When World War II broke out, Clark joined the US Army and made his way to the CIA’s predecessor, The Office of Strategic Services’ Detachment 101 (1942-1945) from Tibet through Burma, China, and Indochina on insurgent missions and behind-the-lines skulduggery.
After the war- the Legion of Merit and a Bronze Star to his name- Clark set off to find the South American Lost Cities of Gold (The Rivers Ran East, 1953, was the best-selling account he wrote of his exploits with a University of Lima graduate-guide and a plucky, multilingual adventuress called Inez Pokorny).
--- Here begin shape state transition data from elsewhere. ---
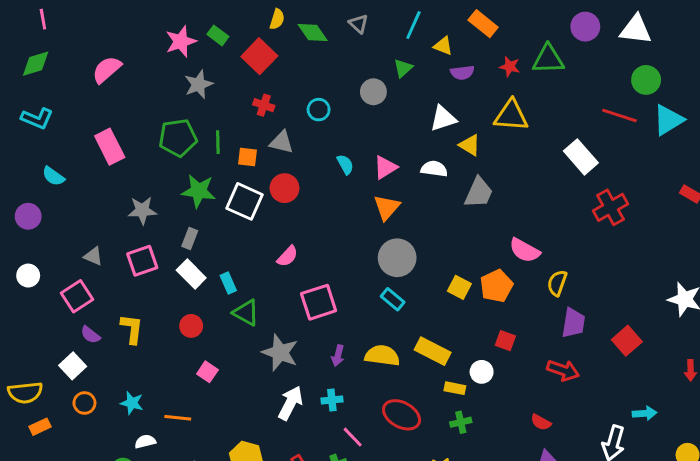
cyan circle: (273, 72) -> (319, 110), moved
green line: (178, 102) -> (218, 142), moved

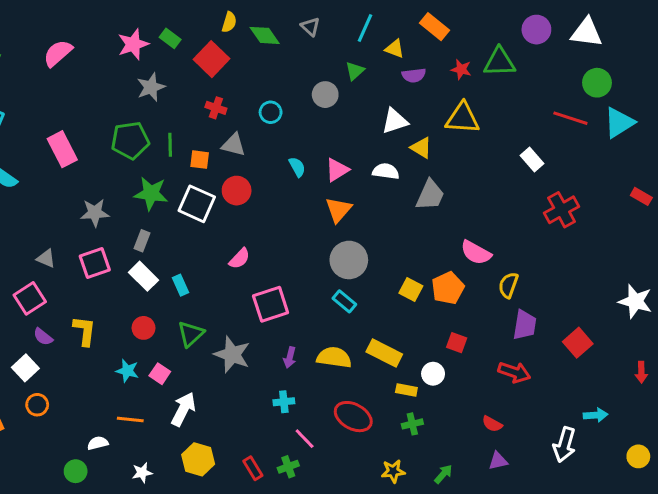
pink semicircle: (107, 70) -> (58, 53), moved
white rectangle: (581, 157) -> (532, 160), size x0.7
green triangle: (246, 313) -> (191, 334), moved, turned 48
cyan star: (132, 403) -> (127, 371), moved
white arrow: (290, 403) -> (183, 409), moved

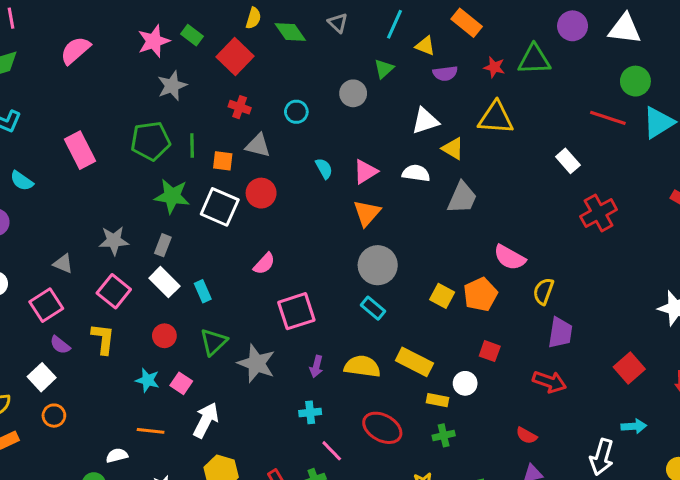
gray star: (95, 213) -> (114, 241), moved
pink square: (95, 263) -> (114, 291), moved, turned -32
red square: (578, 343) -> (629, 368), moved

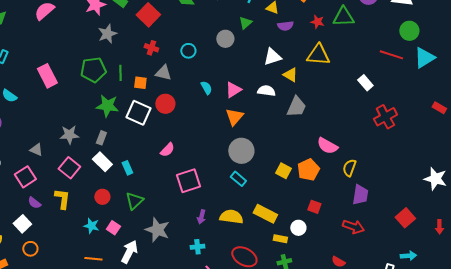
gray star: (256, 363) -> (157, 230), moved

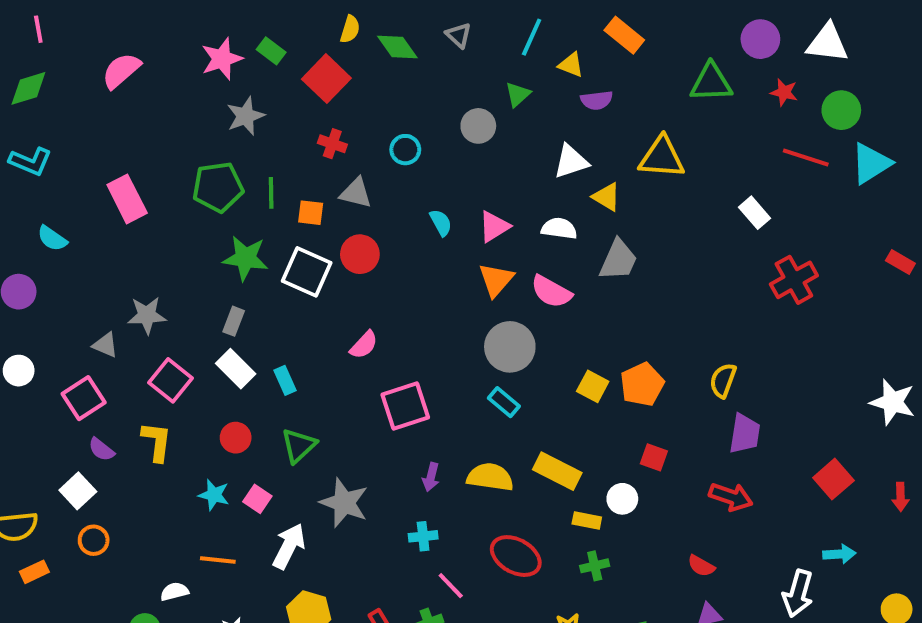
red star: (317, 22) -> (784, 92), moved
gray star: (69, 135) -> (147, 315), moved
pink semicircle: (327, 146) -> (551, 292), moved

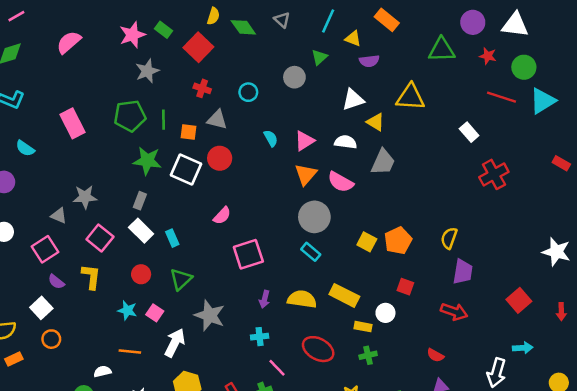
pink line: (38, 29) -> (16, 16), turned 70

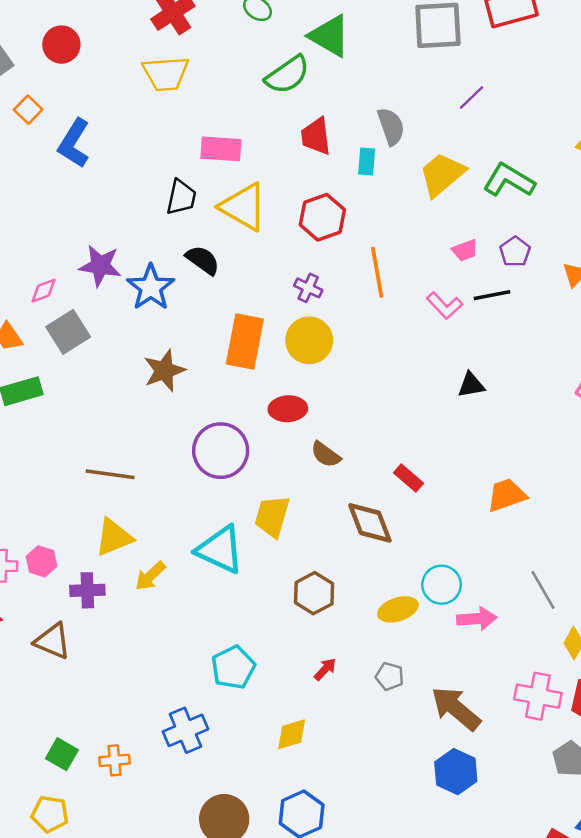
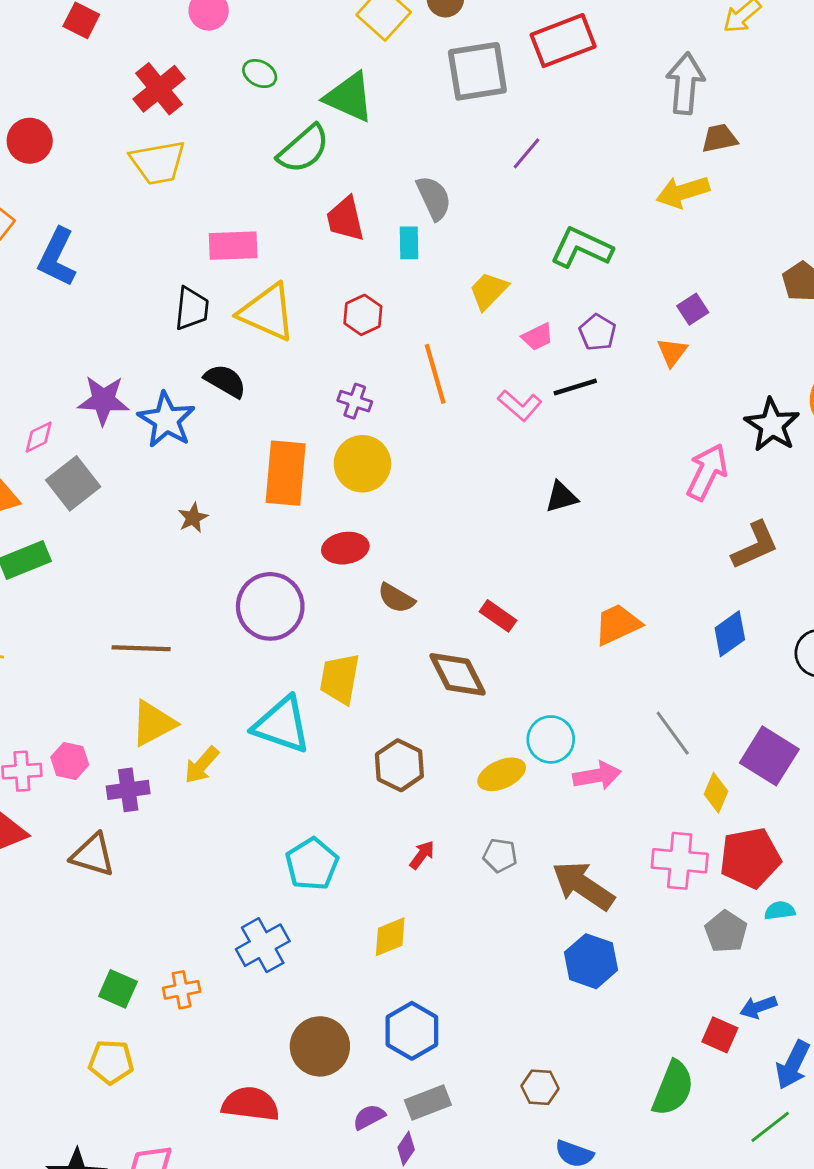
yellow trapezoid: (442, 174) -> (488, 291), moved, size x0.7
red hexagon: (322, 217) -> (363, 315), size x0.7
brown star: (164, 371) -> (193, 518), size x0.6

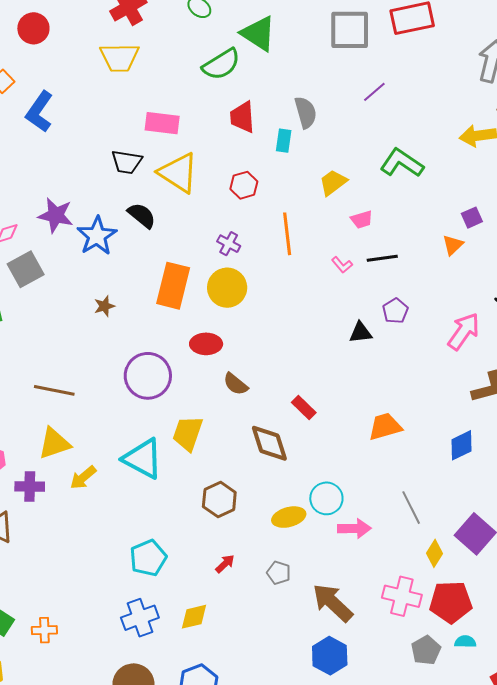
black trapezoid: (192, 309) -> (127, 162), turned 84
purple pentagon: (597, 332) -> (395, 311), moved
pink L-shape: (520, 405) -> (342, 265), size x0.7
blue cross: (263, 945) -> (140, 618), moved

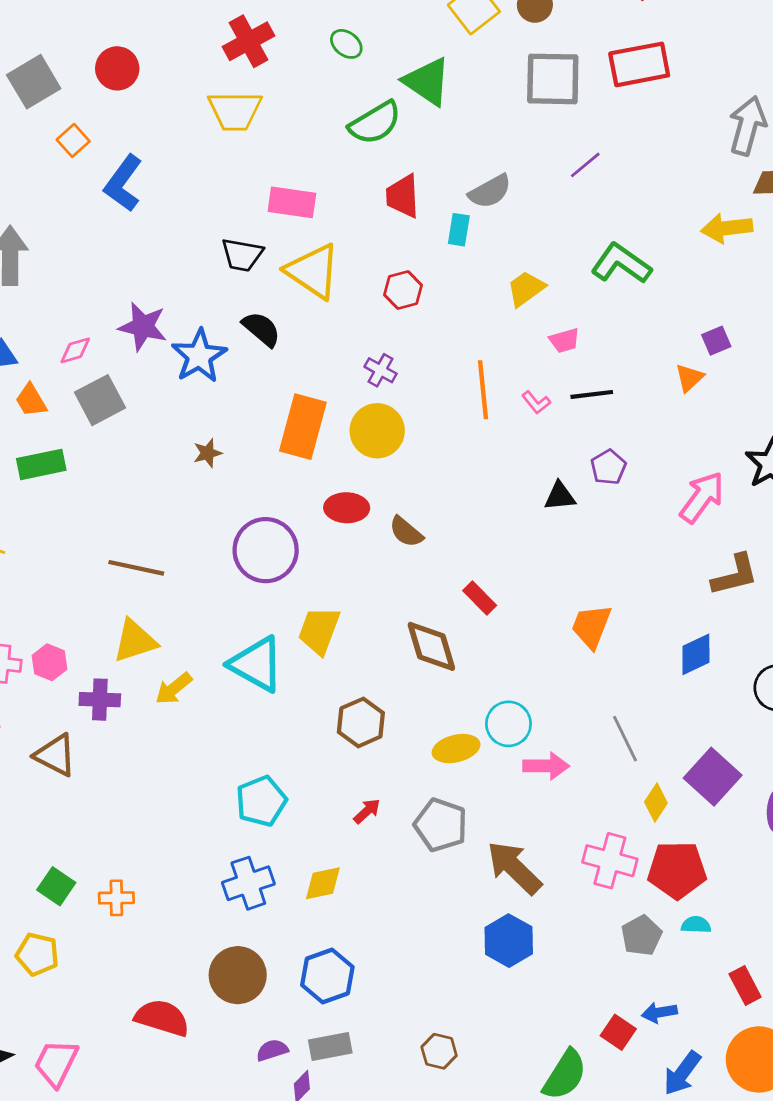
gray semicircle: (306, 112) -> (490, 191), turned 76
orange line: (287, 234) -> (483, 390), moved
brown semicircle: (236, 384) -> (406, 532), moved
orange trapezoid: (385, 427) -> (591, 626), turned -54
gray pentagon: (279, 573) -> (441, 825), size x1.6

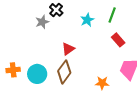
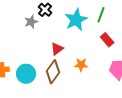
cyan star: (87, 20) -> (76, 20), size x1.6
orange star: (102, 83) -> (81, 65), moved

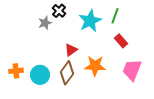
orange star: (81, 65) -> (95, 66), size x1.5

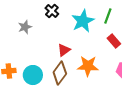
gray star: (45, 23) -> (25, 27), moved

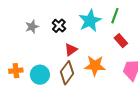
black cross: (52, 11) -> (59, 26), moved

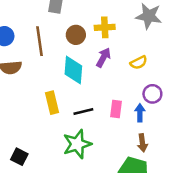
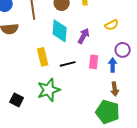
purple arrow: (103, 57) -> (84, 36), moved
green star: (77, 144) -> (49, 90), moved

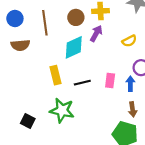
cyan diamond: (60, 31) -> (74, 47), turned 60
purple arrow: (84, 36) -> (96, 33), moved
green star: (49, 90) -> (62, 110), turned 30

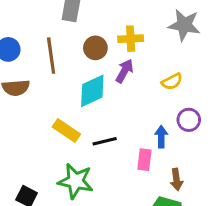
yellow rectangle: (56, 75) -> (66, 131), turned -42
pink rectangle: (110, 80) -> (144, 160), moved
blue arrow: (130, 84) -> (161, 137), moved

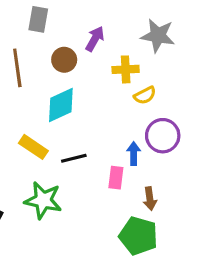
yellow cross: (131, 39) -> (126, 69), moved
purple arrow: (124, 71) -> (95, 39), moved
purple circle: (189, 120) -> (163, 136), size x1.4

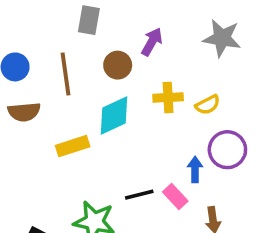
yellow cross: (126, 69) -> (168, 98), moved
yellow rectangle: (33, 147) -> (73, 146), moved, turned -52
black line: (74, 158) -> (139, 195), moved
pink rectangle: (116, 178) -> (175, 196), turned -50

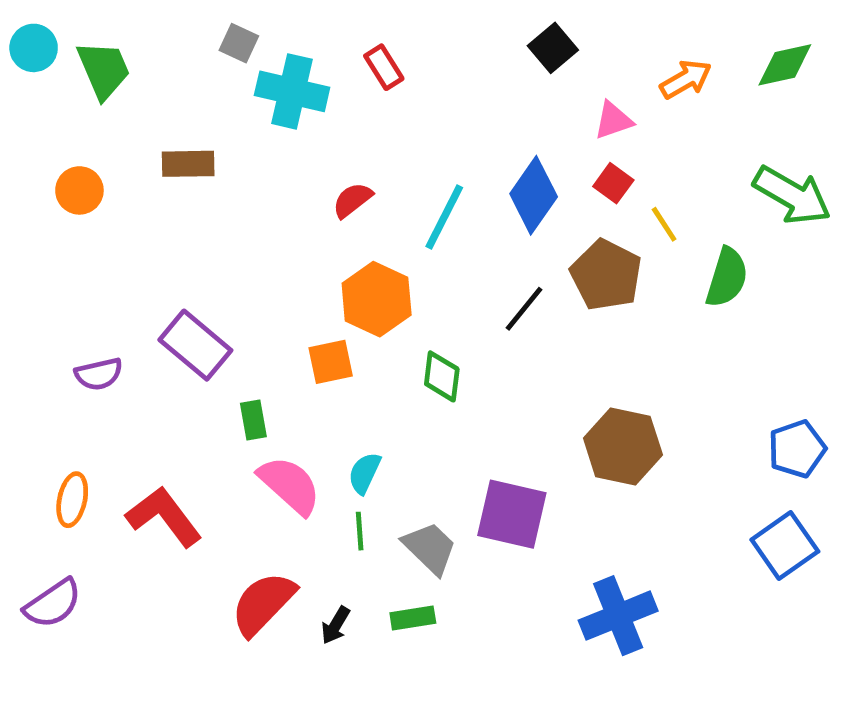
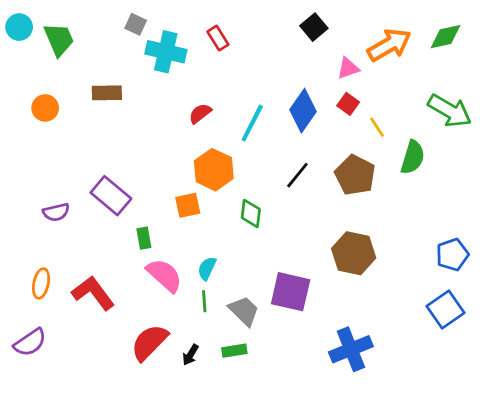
orange arrow: (686, 79) -> (389, 45), size x1.5
brown pentagon: (606, 275) -> (355, 175), moved

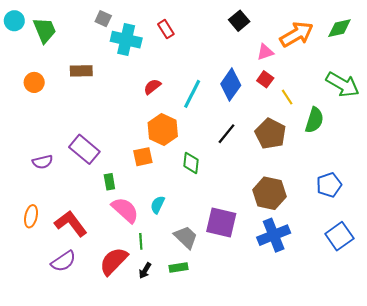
blue pentagon: (452, 255) -> (329, 185), moved
green line: (204, 301) -> (141, 241), moved
purple semicircle: (30, 342) -> (63, 261), moved
blue cross: (351, 349) -> (274, 235), moved

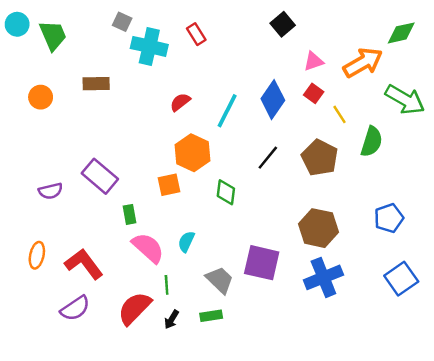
orange arrow: (297, 34) -> (363, 63), moved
Undeterred by the brushback he got from Life magazine when he published what became The Marching Wind in 1949, he pushed out the expanded book form four years later. The Amne Machen peaks were a sort of mountaineering grail then: Wikipedia notes,
The first European to describe the mountain was the British explorer Brigadier-General George Pereira on his expedition on foot from Peking to Lhasa of 1921-2, sometimes reckoned one of the great geographical discoveries of the twentieth century. Pereira, who saw Amne Machin from about 70 miles away, thought its "height must be at least 25,000 feet [7,600 m], and might be anything; it dwarfed all other mountains near it."
However, the massif remained unclimbed until 1960. The Amne Machin mountains had been overflown by a few American pilots who overestimated the elevation to 30,000 feet (9,100 m). A 1930 article of the National Geographic estimated the peak elevation to 28,000 feet [8,500 m] according to the report of Joseph Rock, an American botanist and explorer who, despite death threats from the Golog Tibetans, had ventured to within 80 km of the mountain. For a while, the mountains were considered as a possible place for a peak higher than Mount Everest.
Today the consensus elevation is 20, 610 feet.
Clark died exploring for diamonds in Venezuela, a 49-year-old relic of the palmy days of the gentlemen-adventurers of the 1930s. In the field of travel writers and collectors, Clark remains a 20thC master.